I had a challenge a while back from a friend to try and produce the fastest possible program to compute `A(3,16)`, where `A` is the Ackermann function.

He wrote it in Java, and it took ~4.4 seconds. The below (very ugly) Haskell program that I wrote took ~1.7 seconds:

``````{-# LANGUAGE BangPatterns #-}

import           Data.Map.Strict (Map)
import qualified Data.Map.Strict as Map

-- Main method:

main :: IO ()
main = print \$ fst \$ ack (I 3 16) Map.empty

-- Definitions:

data I = I {-# UNPACK #-} !Int {-# UNPACK #-} !Int
deriving (Eq, Ord)

ack :: I -> Map I Int -> (Int, Map I Int)
ack   (I 0 n) r  = (n + 1, r)

ack i@(I m 0) r1 = maybe bak fun (Map.lookup i r1)
where
(!val, !r2) = ack (I (m-1) 1) r1
bak       = (val, Map.insert i val r2)
fun v     = (v, r1)

ack i@(I m n) r1 = maybe bak2 fun2 (Map.lookup call2 r2)
where
call1       = (I m (n - 1))
(!val1, !re1) = ack call1 r1
bak1        = (val1, Map.insert call1 val1 re1)
fun1 v      = (v, r1)
(!v1, !r2)    = maybe bak1 fun1 (Map.lookup call1 r1)
call2       = (I (m - 1) v1)
(!val2, !re2) = ack call2 r2
bak2        = (val2, Map.insert call2 val2 re2)
fun2 v      = (v, r2)
``````

This is used on `Int`s specifically because `A(3,16)` is 524285, which within `Int`s range.

How can I make this function more memory efficient, and faster for greater Ackermann calls?

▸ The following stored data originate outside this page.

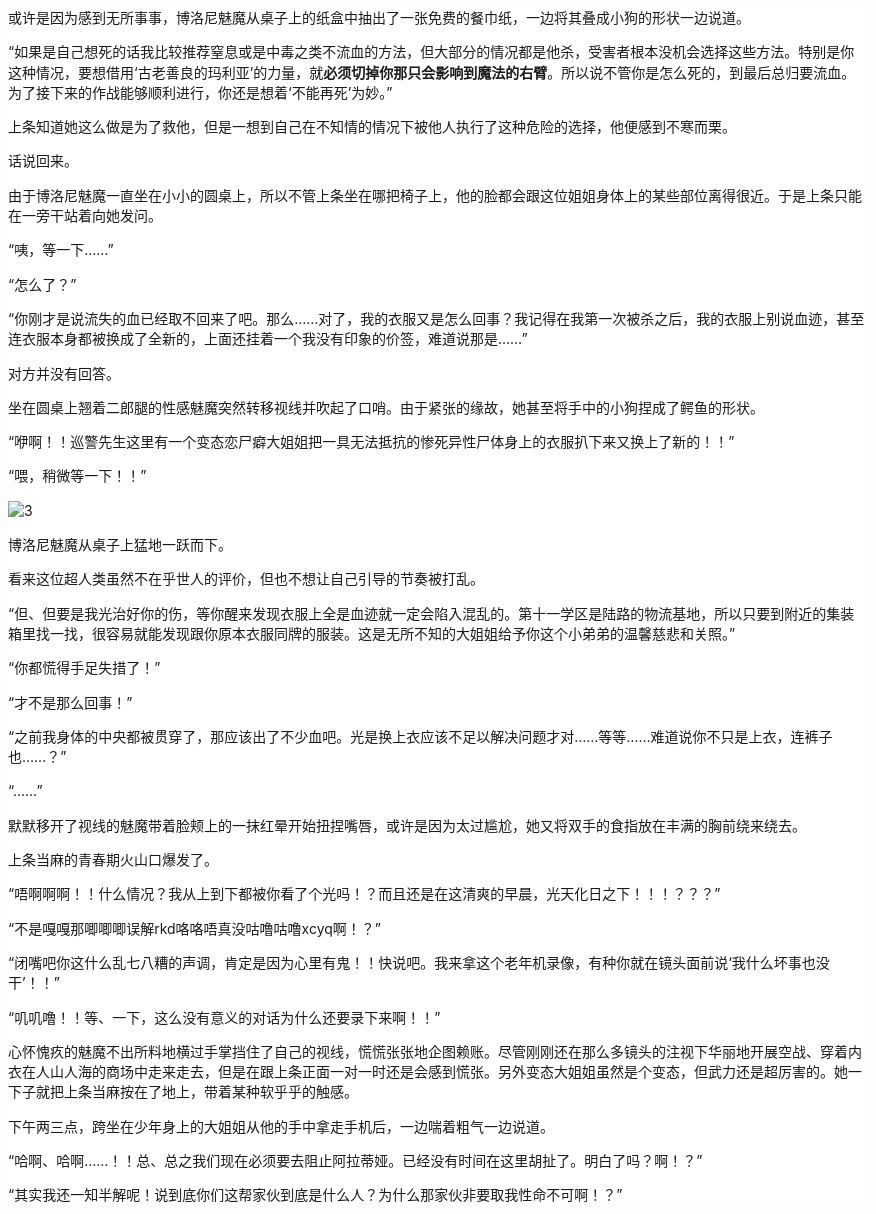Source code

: 或许是因为感到无所事事，博洛尼魅魔从桌子上的纸盒中抽出了一张免费的餐巾纸，一边将其叠成小狗的形状一边说道。

“如果是自己想死的话我比较推荐窒息或是中毒之类不流血的方法，但大部分的情况都是他杀，受害者根本没机会选择这些方法。特别是你这种情况，要想借用‘古老善良的玛利亚’的力量，就**必须切掉你那只会影响到魔法的右臂**。所以说不管你是怎么死的，到最后总归要流血。为了接下来的作战能够顺利进行，你还是想着‘不能再死’为妙。”

上条知道她这么做是为了救他，但是一想到自己在不知情的情况下被他人执行了这种危险的选择，他便感到不寒而栗。

话说回来。

由于博洛尼魅魔一直坐在小小的圆桌上，所以不管上条坐在哪把椅子上，他的脸都会跟这位姐姐身体上的某些部位离得很近。于是上条只能在一旁干站着向她发问。

“咦，等一下……”

“怎么了？”

“你刚才是说流失的血已经取不回来了吧。那么……对了，我的衣服又是怎么回事？我记得在我第一次被杀之后，我的衣服上别说血迹，甚至连衣服本身都被换成了全新的，上面还挂着一个我没有印象的价签，难道说那是……”

对方并没有回答。

坐在圆桌上翘着二郎腿的性感魅魔突然转移视线并吹起了口哨。由于紧张的缘故，她甚至将手中的小狗捏成了鳄鱼的形状。

“咿啊！！巡警先生这里有一个变态恋尸癖大姐姐把一具无法抵抗的惨死异性尸体身上的衣服扒下来又换上了新的！！”

“喂，稍微等一下！！”

![3](https://cnindex.github.io/indexgt6/img/bw/2.jpg)
 
博洛尼魅魔从桌子上猛地一跃而下。

看来这位超人类虽然不在乎世人的评价，但也不想让自己引导的节奏被打乱。

“但、但要是我光治好你的伤，等你醒来发现衣服上全是血迹就一定会陷入混乱的。第十一学区是陆路的物流基地，所以只要到附近的集装箱里找一找，很容易就能发现跟你原本衣服同牌的服装。这是无所不知的大姐姐给予你这个小弟弟的温馨慈悲和关照。”

“你都慌得手足失措了！”

“才不是那么回事！”

“之前我身体的中央都被贯穿了，那应该出了不少血吧。光是换上衣应该不足以解决问题才对……等等……难道说你不只是上衣，连裤子也……？”

“……”

默默移开了视线的魅魔带着脸颊上的一抹红晕开始扭捏嘴唇，或许是因为太过尴尬，她又将双手的食指放在丰满的胸前绕来绕去。

上条当麻的青春期火山口爆发了。

“唔啊啊啊！！什么情况？我从上到下都被你看了个光吗！？而且还是在这清爽的早晨，光天化日之下！！！？？？”

“不是嘎嘎那唧唧唧误解rkd咯咯唔真没咕噜咕噜xcyq啊！？”

“闭嘴吧你这什么乱七八糟的声调，肯定是因为心里有鬼！！快说吧。我来拿这个老年机录像，有种你就在镜头面前说‘我什么坏事也没干’！！”

“叽叽噜！！等、一下，这么没有意义的对话为什么还要录下来啊！！”

心怀愧疚的魅魔不出所料地横过手掌挡住了自己的视线，慌慌张张地企图赖账。尽管刚刚还在那么多镜头的注视下华丽地开展空战、穿着内衣在人山人海的商场中走来走去，但是在跟上条正面一对一时还是会感到慌张。另外变态大姐姐虽然是个变态，但武力还是超厉害的。她一下子就把上条当麻按在了地上，带着某种软乎乎的触感。

下午两三点，跨坐在少年身上的大姐姐从他的手中拿走手机后，一边喘着粗气一边说道。

“哈啊、哈啊……！！总、总之我们现在必须要去阻止阿拉蒂娅。已经没有时间在这里胡扯了。明白了吗？啊！？”

“其实我还一知半解呢！说到底你们这帮家伙到底是什么人？为什么那家伙非要取我性命不可啊！？”
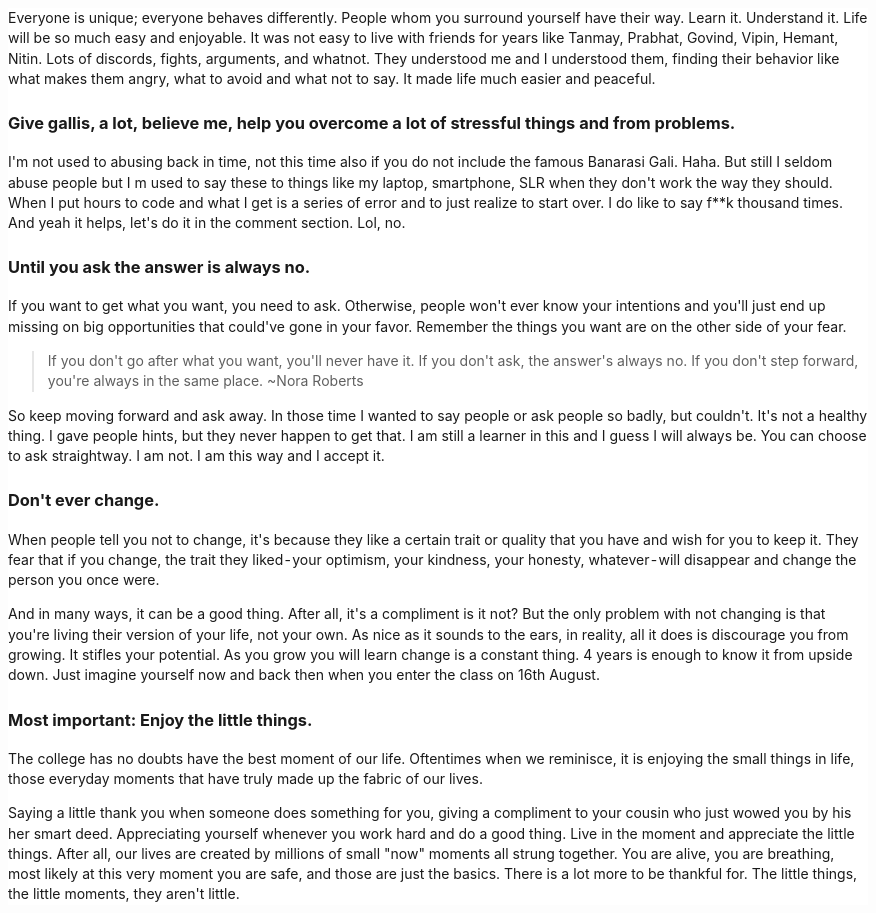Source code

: Everyone is unique; everyone behaves differently. People whom you surround yourself have their way. Learn it. Understand it. Life will be so much easy and enjoyable. It was not easy to live with friends for years like Tanmay, Prabhat, Govind, Vipin, Hemant, Nitin. Lots of discords, fights, arguments, and whatnot. They understood me and I understood them, finding their behavior like what makes them angry, what to avoid and what not to say. It made life much easier and peaceful.

### Give gallis, a lot, believe me, help you overcome a lot of stressful things and from problems.

I'm not used to abusing back in time, not this time also if you do not include the famous Banarasi Gali. Haha. But still I seldom abuse people but I m used to say these to things like my laptop, smartphone, SLR when they don't work the way they should. When I put hours to code and what I get is a series of error and to just realize to start over. I do like to say f**k thousand times. And yeah it helps, let's do it in the comment section. Lol, no.


### Until you ask the answer is always no.

If you want to get what you want, you need to ask. Otherwise, people won't ever know your intentions and you'll just end up missing on big opportunities that could've gone in your favor. Remember the things you want are on the other side of your fear.

>If you don't go after what you want, you'll never have it. If you don't ask, the answer's always no. If you don't step forward, you're always in the same place.
~Nora Roberts

So keep moving forward and ask away. In those time I wanted to say people or ask people so badly, but couldn't. It's not a healthy thing. I gave people hints, but they never happen to get that. I am still a learner in this and I guess I will always be. You can choose to ask straightway. I am not. I am this way and I accept it.

### Don't ever change.
When people tell you not to change, it's because they like a certain trait or quality that you have and wish for you to keep it. They fear that if you change, the trait they liked - your optimism, your kindness, your honesty, whatever - will disappear and change the person you once were.

And in many ways, it can be a good thing. After all, it's a compliment is it not? But the only problem with not changing is that you're living their version of your life, not your own. As nice as it sounds to the ears, in reality, all it does is discourage you from growing. It stifles your potential. As you grow you will learn change is a constant thing. 4 years is enough to know it from upside down. Just imagine yourself now and back then when you enter the class on 16th August.

### Most important: Enjoy the little things.

The college has no doubts have the best moment of our life. Oftentimes when we reminisce, it is enjoying the small things in life, those everyday moments that have truly made up the fabric of our lives.

Saying a little thank you when someone does something for you, giving a compliment to your cousin who just wowed you by his her smart deed. Appreciating yourself whenever you work hard and do a good thing. Live in the moment and appreciate the little things. After all, our lives are created by millions of small "now" moments all strung together. You are alive, you are breathing, most likely at this very moment you are safe, and those are just the basics. There is a lot more to be thankful for. The little things, the little moments, they aren't little.
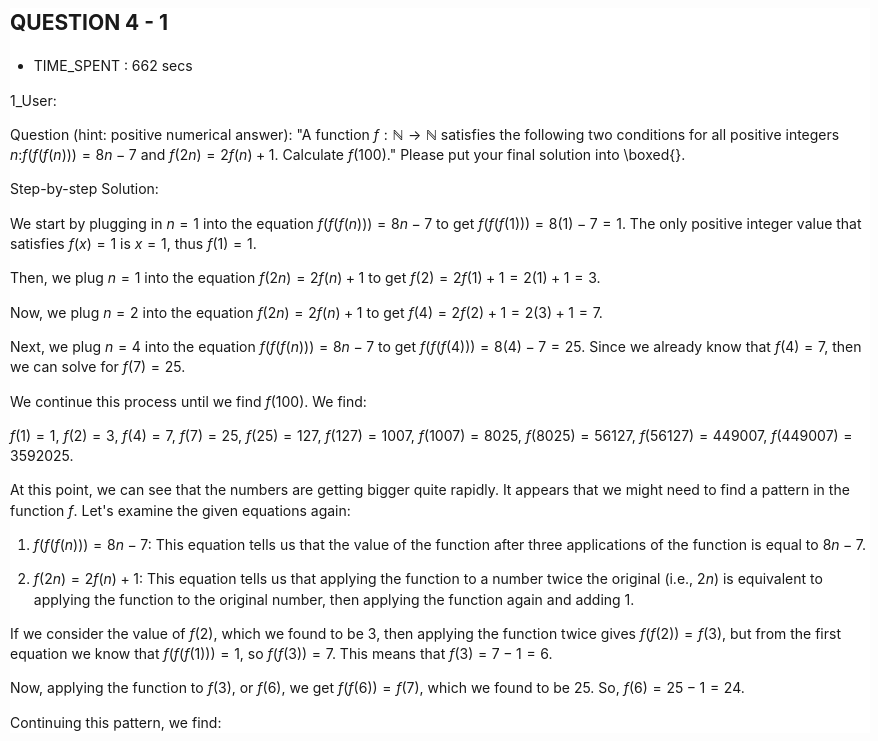 

## QUESTION 4 - 1 
- TIME_SPENT : 662 secs

1_User:

Question (hint: positive numerical answer):
"A function $f: \mathbb N \to \mathbb N$ satisfies the following two conditions for all positive integers $n$:$f(f(f(n)))=8n-7$ and $f(2n)=2f(n)+1$. Calculate $f(100)$."
Please put your final solution into \boxed{}.

Step-by-step Solution:


We start by plugging in $n = 1$ into the equation $f(f(f(n))) = 8n - 7$ to get $f(f(f(1))) = 8(1) - 7 = 1$. The only positive integer value that satisfies $f(x) = 1$ is $x = 1$, thus $f(1) = 1$.

Then, we plug $n = 1$ into the equation $f(2n) = 2f(n) + 1$ to get $f(2) = 2f(1) + 1 = 2(1) + 1 = 3$.

Now, we plug $n = 2$ into the equation $f(2n) = 2f(n) + 1$ to get $f(4) = 2f(2) + 1 = 2(3) + 1 = 7$.

Next, we plug $n = 4$ into the equation $f(f(f(n))) = 8n - 7$ to get $f(f(f(4))) = 8(4) - 7 = 25$. Since we already know that $f(4) = 7$, then we can solve for $f(7) = 25$.

We continue this process until we find $f(100)$. We find:

$f(1) = 1$,
$f(2) = 3$,
$f(4) = 7$,
$f(7) = 25$,
$f(25) = 127$,
$f(127) = 1007$,
$f(1007) = 8025$,
$f(8025) = 56127$,
$f(56127) = 449007$,
$f(449007) = 3592025$.

At this point, we can see that the numbers are getting bigger quite rapidly. It appears that we might need to find a pattern in the function $f$. Let's examine the given equations again:

1. $f(f(f(n))) = 8n - 7$: This equation tells us that the value of the function after three applications of the function is equal to $8n - 7$.

2. $f(2n) = 2f(n) + 1$: This equation tells us that applying the function to a number twice the original (i.e., $2n$) is equivalent to applying the function to the original number, then applying the function again and adding $1$.

If we consider the value of $f(2)$, which we found to be $3$, then applying the function twice gives $f(f(2)) = f(3)$, but from the first equation we know that $f(f(f(1))) = 1$, so $f(f(3)) = 7$. This means that $f(3) = 7 - 1 = 6$.

Now, applying the function to $f(3)$, or $f(6)$, we get $f(f(6)) = f(7)$, which we found to be $25$. So, $f(6) = 25 - 1 = 24$.

Continuing this pattern, we find:
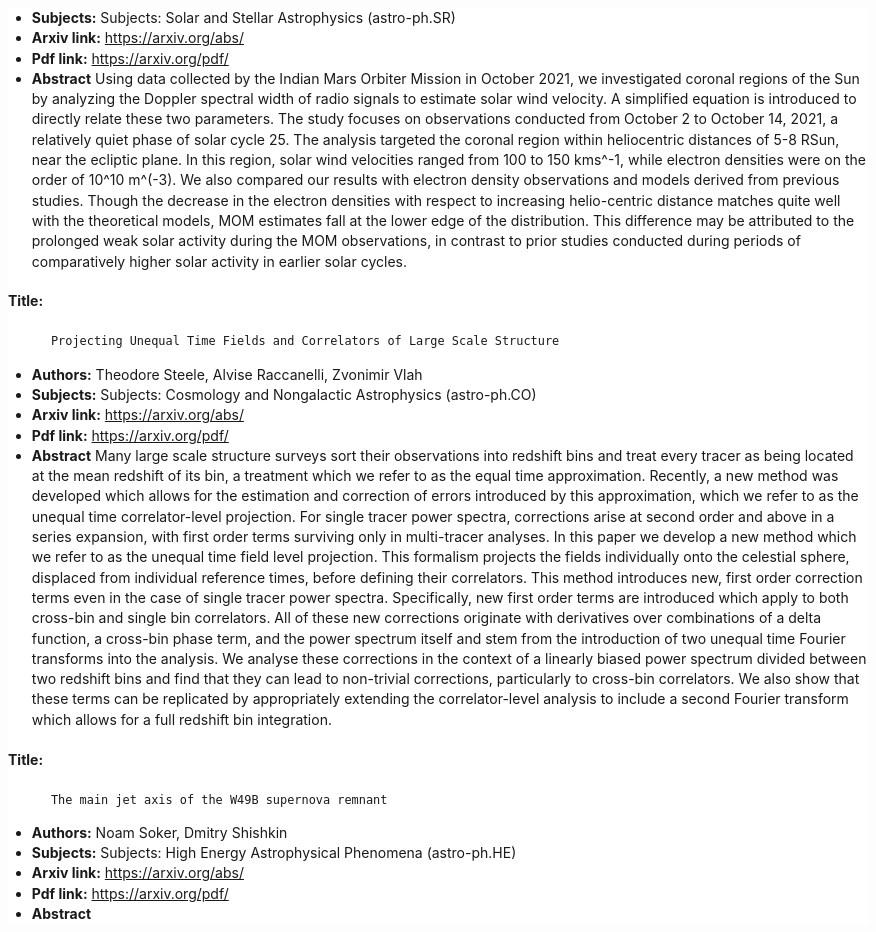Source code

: - **Subjects:** Subjects:
Solar and Stellar Astrophysics (astro-ph.SR)
 - **Arxiv link:** https://arxiv.org/abs/
 - **Pdf link:** https://arxiv.org/pdf/
 - **Abstract**
 Using data collected by the Indian Mars Orbiter Mission in October 2021, we investigated coronal regions of the Sun by analyzing the Doppler spectral width of radio signals to estimate solar wind velocity. A simplified equation is introduced to directly relate these two parameters. The study focuses on observations conducted from October 2 to October 14, 2021, a relatively quiet phase of solar cycle 25. The analysis targeted the coronal region within heliocentric distances of 5-8 RSun, near the ecliptic plane. In this region, solar wind velocities ranged from 100 to 150 kms^-1, while electron densities were on the order of 10^10 m^(-3). We also compared our results with electron density observations and models derived from previous studies. Though the decrease in the electron densities with respect to increasing helio-centric distance matches quite well with the theoretical models, MOM estimates fall at the lower edge of the distribution. This difference may be attributed to the prolonged weak solar activity during the MOM observations, in contrast to prior studies conducted during periods of comparatively higher solar activity in earlier solar cycles.
#### Title:
          Projecting Unequal Time Fields and Correlators of Large Scale Structure
 - **Authors:** Theodore Steele, Alvise Raccanelli, Zvonimir Vlah
 - **Subjects:** Subjects:
Cosmology and Nongalactic Astrophysics (astro-ph.CO)
 - **Arxiv link:** https://arxiv.org/abs/
 - **Pdf link:** https://arxiv.org/pdf/
 - **Abstract**
 Many large scale structure surveys sort their observations into redshift bins and treat every tracer as being located at the mean redshift of its bin, a treatment which we refer to as the equal time approximation. Recently, a new method was developed which allows for the estimation and correction of errors introduced by this approximation, which we refer to as the unequal time correlator-level projection. For single tracer power spectra, corrections arise at second order and above in a series expansion, with first order terms surviving only in multi-tracer analyses. In this paper we develop a new method which we refer to as the unequal time field level projection. This formalism projects the fields individually onto the celestial sphere, displaced from individual reference times, before defining their correlators. This method introduces new, first order correction terms even in the case of single tracer power spectra. Specifically, new first order terms are introduced which apply to both cross-bin and single bin correlators. All of these new corrections originate with derivatives over combinations of a delta function, a cross-bin phase term, and the power spectrum itself and stem from the introduction of two unequal time Fourier transforms into the analysis. We analyse these corrections in the context of a linearly biased power spectrum divided between two redshift bins and find that they can lead to non-trivial corrections, particularly to cross-bin correlators. We also show that these terms can be replicated by appropriately extending the correlator-level analysis to include a second Fourier transform which allows for a full redshift bin integration.
#### Title:
          The main jet axis of the W49B supernova remnant
 - **Authors:** Noam Soker, Dmitry Shishkin
 - **Subjects:** Subjects:
High Energy Astrophysical Phenomena (astro-ph.HE)
 - **Arxiv link:** https://arxiv.org/abs/
 - **Pdf link:** https://arxiv.org/pdf/
 - **Abstract**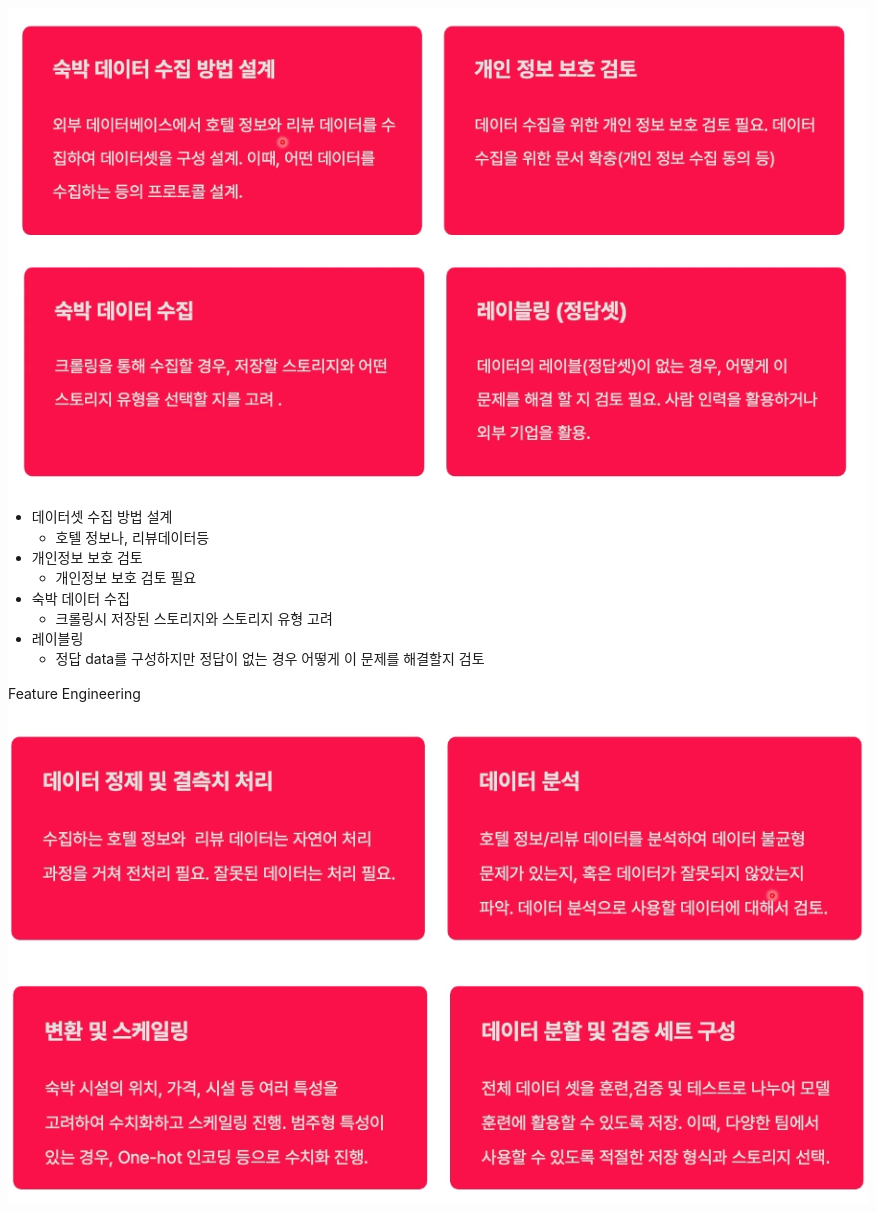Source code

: ![Untitled](%E1%84%86%E1%85%A5%E1%84%89%E1%85%B5%E1%86%AB%E1%84%85%E1%85%A5%E1%84%82%E1%85%B5%E1%86%BC%20%E1%84%89%E1%85%A1%E1%86%BC%E1%84%91%E1%85%AE%E1%86%B7%E1%84%92%E1%85%AA%207e9a1d1e57d84041a65ce97659501a87/Untitled%201.png)

- 데이터셋 수집 방법 설계
    - 호텔 정보나, 리뷰데이터등
- 개인정보 보호 검토
    - 개인정보 보호 검토 필요
- 숙박 데이터 수집
    - 크롤링시 저장된 스토리지와 스토리지 유형 고려
- 레이블링
    - 정답 data를 구성하지만 정답이 없는 경우 어떻게 이 문제를 해결할지 검토

Feature Engineering

![Untitled](%E1%84%86%E1%85%A5%E1%84%89%E1%85%B5%E1%86%AB%E1%84%85%E1%85%A5%E1%84%82%E1%85%B5%E1%86%BC%20%E1%84%89%E1%85%A1%E1%86%BC%E1%84%91%E1%85%AE%E1%86%B7%E1%84%92%E1%85%AA%207e9a1d1e57d84041a65ce97659501a87/Untitled%202.png)
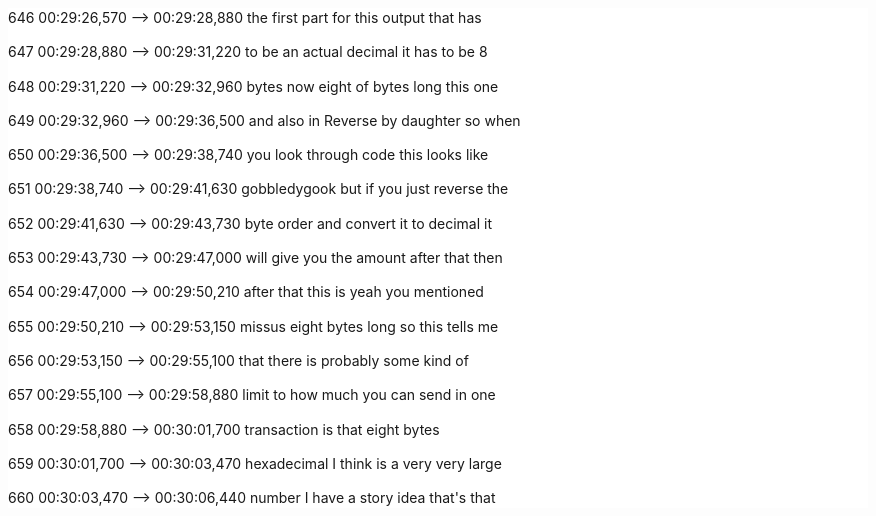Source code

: 646
00:29:26,570 --> 00:29:28,880
the first part for this output that has

647
00:29:28,880 --> 00:29:31,220
to be an actual decimal it has to be 8

648
00:29:31,220 --> 00:29:32,960
bytes now eight of bytes long this one

649
00:29:32,960 --> 00:29:36,500
and also in Reverse by daughter so when

650
00:29:36,500 --> 00:29:38,740
you look through code this looks like

651
00:29:38,740 --> 00:29:41,630
gobbledygook but if you just reverse the

652
00:29:41,630 --> 00:29:43,730
byte order and convert it to decimal it

653
00:29:43,730 --> 00:29:47,000
will give you the amount after that then

654
00:29:47,000 --> 00:29:50,210
after that this is yeah you mentioned

655
00:29:50,210 --> 00:29:53,150
missus eight bytes long so this tells me

656
00:29:53,150 --> 00:29:55,100
that there is probably some kind of

657
00:29:55,100 --> 00:29:58,880
limit to how much you can send in one

658
00:29:58,880 --> 00:30:01,700
transaction is that eight bytes

659
00:30:01,700 --> 00:30:03,470
hexadecimal I think is a very very large

660
00:30:03,470 --> 00:30:06,440
number I have a story idea that's that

Also, the syntax is disgusting. How can I make this more readable (maybe using monads?) without having horrible performance consequences?

Solution

Using Data.Memocombinators

Have a look at Data.Memocombinators module. It offers combinators for memoizing functions which is essentially what you are doing with the `Map`.

Here is the example from the documentation on how to use it to create a memoizing fibonacci function:

``````import Data.MemoCombinators

fib = Memo.integral fib'
where
fib' 0 = 0
fib' 1 = 1
fib' x = fib (x-1) + fib (x-2)
^^^         ^^^
``````

Things to note:

• `fib` is the memoized version of `fib'` which is just a helper function
• `fib'` calls `fib` for any recursive calls

The other thing which will help is to keep in mind that the type `Memo a` represents a a combinator which is able to memoize a function whose argument type is `a`.

So:

• `integral` is a combinator which can memoize functions taking an `Int`
• `pair integral integral` is a combinator which memoize functions taking an `(Int,Int)`

And thus to memoize the Ackerman function:

``````ack = (pair integral integral) ack'
where ack' (0,n) = n+1
ack' (m,0) = ack (m-1,1)
ack' (m,n) = ack (m-1, ack (m, n-1))
``````

Again, note how `ack` is defined as the memoized version of `ack'` and `ack'` calls `ack` for recursive cases.

Using Array memoization

Faster results can be obtained by using arrays to memoize the functions `ack(1,.)`, `ack(2,.)` and `ack(3,.)`:

``````import Data.Array
import Data.Ix

-- memoize the function f using arrays
arrayMemo bnds f = g
where g i = arr ! i
arr = array bnds [ (i,f arr i) | i <- range bnds ]

a0 n = n+1

a1 = arrayMemo (0,530000) f
where f arr 0 = a0 1
f arr n = a0 (arr ! (n-1))

a2 = arrayMemo (0,270000) f
where f arr 0 = a1 1
f arr n = a1 (arr ! (n-1))

a3 = arrayMemo (0,16) f
where f arr 0 = a2 1
f arr n = a2 (arr ! (n-1))
``````

The only drawback is that explicit bounds have to be determined for each level function. This approach computes `a3 16` in about half a second.